(PROMPT): When you reach the records below, output every one exactly as written but leave out any pictures.

[Opening GIVEN RECORDS section]

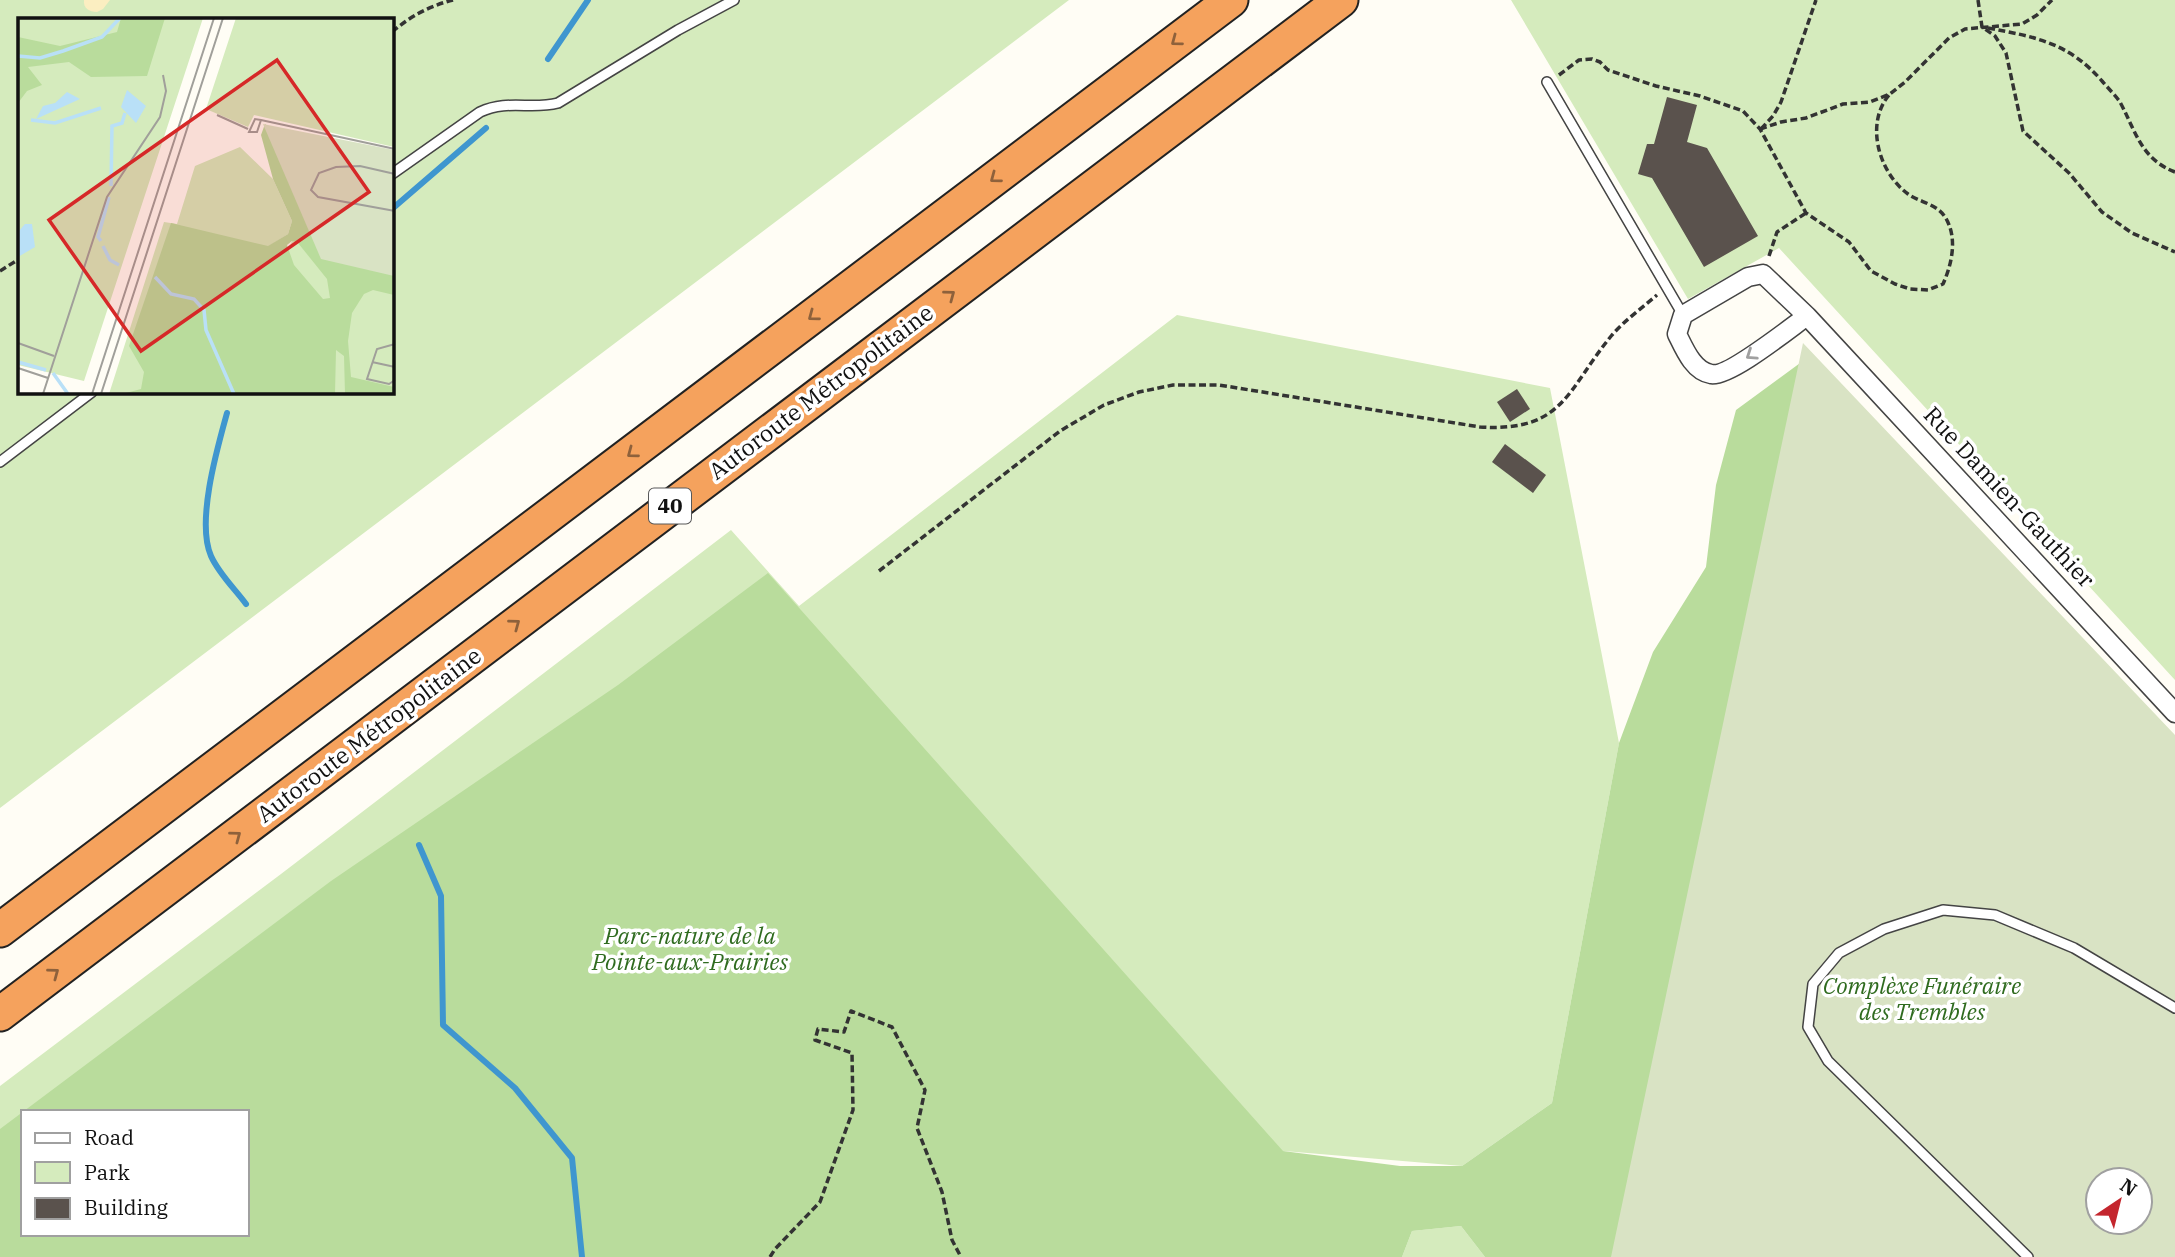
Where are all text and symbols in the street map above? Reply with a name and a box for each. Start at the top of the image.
inset map [18,18,394,394]
one-way arrow [1171,33,1184,46]
one-way arrow [990,170,1002,183]
one-way arrow [943,291,955,303]
street label: Autoroute Métropolitaine [702,297,939,486]
one-way arrow [808,307,821,320]
one-way arrow [1746,347,1759,359]
street label: Rue Damien-Gauthier [1918,399,2102,593]
one-way arrow [627,444,640,457]
road number: 40 [649,489,691,524]
one-way arrow [507,620,520,633]
street label: Autoroute Métropolitaine [250,640,487,829]
one-way arrow [228,831,241,844]
park label: Parc-nature de la Pointe-aux-Prairies [591,920,789,976]
one-way arrow [47,968,59,981]
park label: Complèxe Funéraire des Trembles [1823,970,2021,1026]
legend [21,1110,248,1236]
text: Road [84,1123,134,1151]
text: Park [84,1158,131,1186]
north arrow [2084,1166,2154,1236]
text: N [2116,1173,2142,1201]
text: Building [84,1193,169,1221]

[Closing GIVEN RECORDS section]

(EXERCISE RESPONSE):
Where are all text and symbols in the street map above? Reply with a name and a box for each. Start at the top of the image.
inset map [18,18,394,394]
one-way arrow [1171,33,1184,46]
one-way arrow [990,170,1002,183]
one-way arrow [943,291,955,303]
street label: Autoroute Métropolitaine [702,297,939,486]
one-way arrow [808,307,821,320]
one-way arrow [1746,347,1759,359]
street label: Rue Damien-Gauthier [1918,399,2102,593]
one-way arrow [627,444,640,457]
road number: 40 [649,489,691,524]
one-way arrow [507,620,520,633]
street label: Autoroute Métropolitaine [250,640,487,829]
one-way arrow [228,831,241,844]
park label: Parc-nature de la Pointe-aux-Prairies [591,920,789,976]
one-way arrow [47,968,59,981]
park label: Complèxe Funéraire des Trembles [1823,970,2021,1026]
legend [21,1110,248,1236]
text: Road [84,1123,134,1151]
text: Park [84,1158,131,1186]
north arrow [2084,1166,2154,1236]
text: N [2116,1173,2142,1201]
text: Building [84,1193,169,1221]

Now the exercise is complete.